Август пришёл. А мы не взяли и июньского плана. Море, солнышко, кончились туманы, синий мир смеётся от радости жить… Что? От радости жить? Да он над нами смеётся! Над дураками русскими, ловящими у своих собственных берегов собственного головоногого моллюска, ага, ловящими, но не ловящими. И это в то время, как рядом, борт в борт, его, этого самого головоногого, лопатой гребут жёлтые люди…

«Трио бандуристов», кэп, зав и дед в конце концов решились. Не зря, видать, говорят так: ума решился. Они решились на жуткий криминал. Прошу не забывать: начало 80-х.

И вот мы крадучись, под утро, после промысловой (для кого промысловой, а кто и просто балду прогонял) ночи пришвартовались к японской шхуне. Трио в полном составе перелезло через зыбкую границу. Я стоял на палубе и отмахивался от назойливых видений: лесополоса, пахота нейтралки, кусты и карацупы в зелёных фуражках. «Стой!» И длинная, как за водкой, автоматная очередь: та-та-та-та-та…

Часа через полтора трио в полном составе, но уже на бровях, нарушило границу в обратном порядке. Здоровила зав тащил картонный ящик с жестянобаночным пивом, дед-дохляк волок пачку ярких журналов, ослепляющих с обложек невиданными гологрудыми прелестницами. Кэп, крякнув, подозвал кока и повелел неожиданным для него царским жестом отдать туда, на шхуну, «маненько хлебца», сколько-то буханок.

На этом граница захлопнулась, железный занавес, скрежеща наподобие якорь-цепи, рухнул с розового рассветного неба меж наших бортов и, наверное, глубоко вонзился в илистое морское дно. Воровато-задорно гуднув, суда разошлись.

– Лебёдки у них, – рассказывали, проспавшись, «бандуристы», – от нашенских ничем не отличаются.

– Ага, спёрли, видать, чертежи в дальрыбовском НИИ, – бросил реплику кто-то из машинной команды.

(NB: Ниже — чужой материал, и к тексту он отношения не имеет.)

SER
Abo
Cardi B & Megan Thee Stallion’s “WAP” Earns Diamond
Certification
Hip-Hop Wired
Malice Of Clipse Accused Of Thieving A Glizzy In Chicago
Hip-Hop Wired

– Лампы свои они нам разрешили только потрогать, – сокрушённо ответствовал дед на пламенно вопрошающие взоры электриков.

– А с собой дали вот это, – кэп, виновато пряча глаза, выложил на стол пару невзрачных сереньких джиггеров.

Мы ревниво разглядывали их и ощупывали: нет, они не шли ни в какое сравнение с нашими. Оно и понятно, наши-то за золото куплены.

– На тоби, боже, шо мени негоже, – резюмировал зав, до вечера угощавший пивом каждого, кто заходил к нему в каюту.

Боцман дольше всех так и сяк вертел в своих копчёных лапах японческие джиггеры и наконец подвёл черту:

– Шилом море не согреешь, хреном душу не спасёшь…

До конца лета мы вели свой «экспериментальный промысел», то есть (боцмана любимое выражение) гоняли балду. Наш рейсовый отчёт для отдела добычи главка вполне укладывался в капитанову формулу из двух (не чтя союза) слов: хрен да маненько. Отделу внешних сношений докладывать нам было не о чем, а вот отделу, с которым непосредственно сношается этот отдел, какой-то павлик морозов из нашего экипажа доложил о наших внешних сношениях в море. «Бандуристов» долго и очень нудно сноша… то есть воспитывали в том нерыбном отделе, после чего капитана сделали старшим помощником капитана, а зава (наверное, за то, что не поделился пивом) списали на берег. Дед (видно, за то, что поделился журналами) отделался строгачом.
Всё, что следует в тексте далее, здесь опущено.